** Given records follows **

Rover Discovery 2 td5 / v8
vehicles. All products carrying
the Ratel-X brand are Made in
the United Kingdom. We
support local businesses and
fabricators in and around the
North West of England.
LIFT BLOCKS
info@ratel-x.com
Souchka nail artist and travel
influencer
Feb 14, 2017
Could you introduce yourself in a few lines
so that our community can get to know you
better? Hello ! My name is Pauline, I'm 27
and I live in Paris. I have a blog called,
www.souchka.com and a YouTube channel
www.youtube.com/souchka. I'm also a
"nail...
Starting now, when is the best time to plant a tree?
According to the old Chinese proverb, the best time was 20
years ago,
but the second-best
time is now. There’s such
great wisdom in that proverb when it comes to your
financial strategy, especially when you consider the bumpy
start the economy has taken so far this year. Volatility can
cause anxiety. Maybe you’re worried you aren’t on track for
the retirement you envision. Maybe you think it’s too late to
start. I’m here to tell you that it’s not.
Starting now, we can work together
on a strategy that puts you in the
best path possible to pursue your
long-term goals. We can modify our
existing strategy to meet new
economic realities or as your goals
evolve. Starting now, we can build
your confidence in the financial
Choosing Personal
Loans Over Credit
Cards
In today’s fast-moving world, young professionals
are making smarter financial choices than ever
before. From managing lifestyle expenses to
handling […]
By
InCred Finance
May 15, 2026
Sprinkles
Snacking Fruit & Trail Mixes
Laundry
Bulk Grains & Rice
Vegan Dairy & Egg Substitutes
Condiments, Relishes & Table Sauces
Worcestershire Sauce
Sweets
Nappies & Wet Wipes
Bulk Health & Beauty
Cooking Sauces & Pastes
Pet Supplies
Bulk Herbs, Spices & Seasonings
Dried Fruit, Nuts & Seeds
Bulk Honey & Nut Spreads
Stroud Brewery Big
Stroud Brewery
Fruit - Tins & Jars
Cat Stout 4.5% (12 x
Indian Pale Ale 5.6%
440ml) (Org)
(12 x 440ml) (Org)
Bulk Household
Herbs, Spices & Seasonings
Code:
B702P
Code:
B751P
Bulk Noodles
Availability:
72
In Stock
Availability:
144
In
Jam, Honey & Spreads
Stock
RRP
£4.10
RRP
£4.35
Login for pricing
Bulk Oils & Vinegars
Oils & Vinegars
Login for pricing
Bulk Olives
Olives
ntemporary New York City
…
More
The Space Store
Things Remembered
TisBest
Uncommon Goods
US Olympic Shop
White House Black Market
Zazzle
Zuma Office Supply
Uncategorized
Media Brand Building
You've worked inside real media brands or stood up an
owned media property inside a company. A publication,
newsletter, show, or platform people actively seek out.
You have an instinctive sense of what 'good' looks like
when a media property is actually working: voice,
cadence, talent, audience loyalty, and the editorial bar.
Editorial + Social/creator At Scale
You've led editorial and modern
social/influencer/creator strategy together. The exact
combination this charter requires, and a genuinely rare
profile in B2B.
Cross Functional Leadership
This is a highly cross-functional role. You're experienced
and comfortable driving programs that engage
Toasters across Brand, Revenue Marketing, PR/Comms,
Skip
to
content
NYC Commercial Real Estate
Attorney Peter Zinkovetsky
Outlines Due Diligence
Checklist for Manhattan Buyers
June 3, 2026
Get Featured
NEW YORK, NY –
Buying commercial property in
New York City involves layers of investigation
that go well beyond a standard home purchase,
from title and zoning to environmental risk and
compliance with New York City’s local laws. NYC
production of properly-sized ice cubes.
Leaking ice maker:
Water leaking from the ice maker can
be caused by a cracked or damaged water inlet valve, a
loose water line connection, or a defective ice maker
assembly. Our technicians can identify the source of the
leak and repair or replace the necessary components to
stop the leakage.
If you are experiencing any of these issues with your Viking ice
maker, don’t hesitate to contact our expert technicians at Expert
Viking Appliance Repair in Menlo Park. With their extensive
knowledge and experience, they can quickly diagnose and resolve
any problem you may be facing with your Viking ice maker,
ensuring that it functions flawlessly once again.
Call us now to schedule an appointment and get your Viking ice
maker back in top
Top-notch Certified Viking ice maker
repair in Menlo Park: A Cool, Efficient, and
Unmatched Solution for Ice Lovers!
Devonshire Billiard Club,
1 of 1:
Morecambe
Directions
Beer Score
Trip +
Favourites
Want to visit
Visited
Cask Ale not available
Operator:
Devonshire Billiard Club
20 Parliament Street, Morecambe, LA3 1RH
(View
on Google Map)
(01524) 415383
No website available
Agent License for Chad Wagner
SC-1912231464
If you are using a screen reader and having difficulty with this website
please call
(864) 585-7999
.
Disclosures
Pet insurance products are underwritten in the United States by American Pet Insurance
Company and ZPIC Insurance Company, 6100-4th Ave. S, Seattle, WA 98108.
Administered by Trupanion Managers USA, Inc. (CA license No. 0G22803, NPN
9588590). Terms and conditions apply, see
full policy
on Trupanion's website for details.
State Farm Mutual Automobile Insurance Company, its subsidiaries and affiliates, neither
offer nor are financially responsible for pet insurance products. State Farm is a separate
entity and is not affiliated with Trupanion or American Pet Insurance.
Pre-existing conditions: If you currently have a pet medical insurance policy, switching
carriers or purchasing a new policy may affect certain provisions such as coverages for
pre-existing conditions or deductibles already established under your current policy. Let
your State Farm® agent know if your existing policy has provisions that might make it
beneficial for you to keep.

** End of Given records **

• [Required work]: Print, from the entries above, the line with "maker back in top", the line with "full policy" and all lines between them, exactly and with nothing else.

• [Your response]:
maker back in top
Top-notch Certified Viking ice maker
repair in Menlo Park: A Cool, Efficient, and
Unmatched Solution for Ice Lovers!
Devonshire Billiard Club,
1 of 1:
Morecambe
Directions
Beer Score
Trip +
Favourites
Want to visit
Visited
Cask Ale not available
Operator:
Devonshire Billiard Club
20 Parliament Street, Morecambe, LA3 1RH
(View
on Google Map)
(01524) 415383
No website available
Agent License for Chad Wagner
SC-1912231464
If you are using a screen reader and having difficulty with this website
please call
(864) 585-7999
.
Disclosures
Pet insurance products are underwritten in the United States by American Pet Insurance
Company and ZPIC Insurance Company, 6100-4th Ave. S, Seattle, WA 98108.
Administered by Trupanion Managers USA, Inc. (CA license No. 0G22803, NPN
9588590). Terms and conditions apply, see
full policy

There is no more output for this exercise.